Uncle Jim and Howard had been for a long walk in the country and she supposed Howard’s affairs had been discussed and they had arranged their plan of action. She could do nothing more in that business, but she had determined to try a new method with Robert Corder, to present herself to him as the person who understood, and so to take the burden of his indignation from those who were less able to bear it.
“But I shan’t succeed,” she said sadly, knowing how far short her actions always fell of her intentions, and then, remembering the wrong she had done Mrs. Corder and the reproachful, half humorous gaze she met when she went into the study, she rejected the idea of failure. Robert Corder himself was doing what he could to help her. He had been very affable since he learnt she was a lady of property and she had not thought it necessary to tell him how small and poor that property was, and perhaps he shared her own desire to be kind and was frustrated by the same cause, the insistent craving to be impressive, and as there was not room for two such people in the same house and one must make way for the other, it was Hannah, who flattered herself on her superior sight, who must stand aside while he went blindly on. Nevertheless, he had his own kind of cleverness. He had been silent about Mr. Samson until that very afternoon, when he had casually mentioned that he had called on the old gentleman, and implied that Mrs. Corder had always hidden her light under a bushel and been chary of speaking about her good deeds, which he was glad to continue if he could, but that what the wife of a minister could properly do was perhaps not quite suitable work for an unmarried lady.
“I never thought of it as work, and he likes me,” Hannah had cried.
“Is that a compliment?” he asked gently.
“He liked Mrs. Corder, too.”
“If you think it over, Miss Mole, I am sure you will see the difference,” he replied, and it was all Hannah could do to refrain from saying that Mr. Samson’s affection for both of them was grounded on his partiality for what he called misfits, and that Mrs. Corder’s good deeds, in his connection, had been a charity towards herself. Hannah was looking forward to Mr. Samson’s account of the interview. She would have been interested to know that Mr. Corder, who was a follower though he thought himself a leader, had been influenced, against his will, by the old man’s high praise of Miss Mole which fell into line with Samuel Blenkinsop’s attentions and the books which had not escaped Mr. Corder’s notice, with Wilfrid’s and Ruth’s affection and Ethel’s dependence on her judgment, and with the little property in Somerset. The fact that he continued to consider Mr. Samson a disreputable old person with a loose tongue and no respect for the status of a minister, did not affect his changing estimate of the woman he could not help distrusting. She was undoubtedly a woman of some character and he hoped she would not show too much of it at Mrs. Spenser-Smith’s party. He was afraid she might be too clever at the games or too lively in demeanour, for she was his housekeeper, after all, and he did not want Mrs. Spenser-Smith or Miss Patsy Withers to imagine she was more, and he was sorry Mrs. Spenser-Smith’s truly Christian hospitality should have urged her to include Miss Mole in the invitation. This was the little shadow on the prospect of an evening towards which he looked forward as much as Ethel and more than Ruth did. He knew his people, loving him when he was in the pulpit, loved him still more when he was out of it, and there was a rich pleasure in letting them see him play at musical chairs with the eagerness of a boy, act in the charades, and dance Sir Roger de Coverley, with a slightly comic gaiety, before the party came to an end with the singing of Auld Lang Syne.

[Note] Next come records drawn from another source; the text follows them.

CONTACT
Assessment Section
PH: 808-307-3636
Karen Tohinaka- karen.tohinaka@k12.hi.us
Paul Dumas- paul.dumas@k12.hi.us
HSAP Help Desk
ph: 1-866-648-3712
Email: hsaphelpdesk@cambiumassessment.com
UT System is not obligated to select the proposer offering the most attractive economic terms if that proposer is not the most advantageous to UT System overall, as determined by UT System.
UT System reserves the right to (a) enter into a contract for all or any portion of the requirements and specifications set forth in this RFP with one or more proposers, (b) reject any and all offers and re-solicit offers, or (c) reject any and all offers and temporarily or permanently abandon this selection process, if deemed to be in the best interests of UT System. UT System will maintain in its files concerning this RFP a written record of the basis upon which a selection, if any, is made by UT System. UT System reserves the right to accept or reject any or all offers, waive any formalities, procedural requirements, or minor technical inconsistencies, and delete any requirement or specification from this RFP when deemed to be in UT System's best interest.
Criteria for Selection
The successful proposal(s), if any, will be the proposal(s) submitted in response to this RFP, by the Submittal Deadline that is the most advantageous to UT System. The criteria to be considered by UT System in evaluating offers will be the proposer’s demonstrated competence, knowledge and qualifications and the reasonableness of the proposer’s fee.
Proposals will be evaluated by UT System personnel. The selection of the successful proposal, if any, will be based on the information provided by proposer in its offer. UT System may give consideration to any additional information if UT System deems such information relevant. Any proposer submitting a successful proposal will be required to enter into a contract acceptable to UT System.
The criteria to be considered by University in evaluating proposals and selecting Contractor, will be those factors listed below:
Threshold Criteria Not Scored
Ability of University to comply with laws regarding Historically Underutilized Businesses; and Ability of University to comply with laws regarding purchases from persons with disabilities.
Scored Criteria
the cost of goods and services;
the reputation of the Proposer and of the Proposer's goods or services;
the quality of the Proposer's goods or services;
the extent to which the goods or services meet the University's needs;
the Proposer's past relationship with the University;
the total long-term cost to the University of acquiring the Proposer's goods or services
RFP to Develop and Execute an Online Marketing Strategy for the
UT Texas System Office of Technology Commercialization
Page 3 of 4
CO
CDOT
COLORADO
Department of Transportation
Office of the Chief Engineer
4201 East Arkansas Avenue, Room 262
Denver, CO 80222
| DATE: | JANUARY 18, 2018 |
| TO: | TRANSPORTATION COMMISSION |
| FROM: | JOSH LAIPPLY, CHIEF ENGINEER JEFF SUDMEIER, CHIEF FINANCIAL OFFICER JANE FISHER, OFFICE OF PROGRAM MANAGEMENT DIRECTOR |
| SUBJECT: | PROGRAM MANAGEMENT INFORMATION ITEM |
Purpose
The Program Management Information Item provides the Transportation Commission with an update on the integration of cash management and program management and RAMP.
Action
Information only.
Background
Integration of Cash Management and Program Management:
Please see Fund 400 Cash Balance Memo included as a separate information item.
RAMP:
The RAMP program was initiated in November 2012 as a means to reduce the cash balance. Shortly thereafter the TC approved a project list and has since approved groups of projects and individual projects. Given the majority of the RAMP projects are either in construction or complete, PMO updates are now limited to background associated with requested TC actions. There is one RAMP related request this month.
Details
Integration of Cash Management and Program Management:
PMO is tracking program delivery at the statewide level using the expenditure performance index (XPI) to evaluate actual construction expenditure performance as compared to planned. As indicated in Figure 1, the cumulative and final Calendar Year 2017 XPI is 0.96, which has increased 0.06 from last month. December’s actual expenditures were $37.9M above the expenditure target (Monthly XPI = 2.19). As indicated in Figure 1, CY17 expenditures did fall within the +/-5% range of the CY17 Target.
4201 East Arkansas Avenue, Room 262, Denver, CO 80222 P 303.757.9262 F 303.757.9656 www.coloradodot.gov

Ruth had her own troubles about the party. There was the usual trouble about Ethel who giggled and looked too pleasant and wore too many bits of jewellery and would probably have one of her tempers when they got home; there was the difficulty of pretending to herself that her father was always a jolly man and of trying not to feel half ashamed of him in his frock coat; there was the disappointment that Uncle Jim would not be in evening clothes, and, worse still, had cheerfully confessed that he had possessed none for many years, and allied to this worry, was Miss Mole’s black silk dress with the jet trimmings. Ethel’s Chinese silk had been made up hastily by an obliging little dressmaker who went to the chapel, and Miss Mole had finished Ruth’s, and they were the nicest dresses they had ever had; Howard would be in his dinner jacket, but the appearance of the contingent from Beresford Road would be completely spoilt by Uncle Jim’s blue serge and Miss Mole’s black silk. Her father’s frock coat did not matter so much. People were used to it and he was a minister, but a favourite uncle in blue serge, rather short in the sleeves, and Miss Mole, who had promised Ruth they would have all sorts of jokes about the party afterwards, so that the more they hated it, the more fun they would get in the end, Miss Mole looking housekeeperish and Uncle Jim, looking all wrong, would make a mock of the beautiful new dresses; they would look like the accidents they were.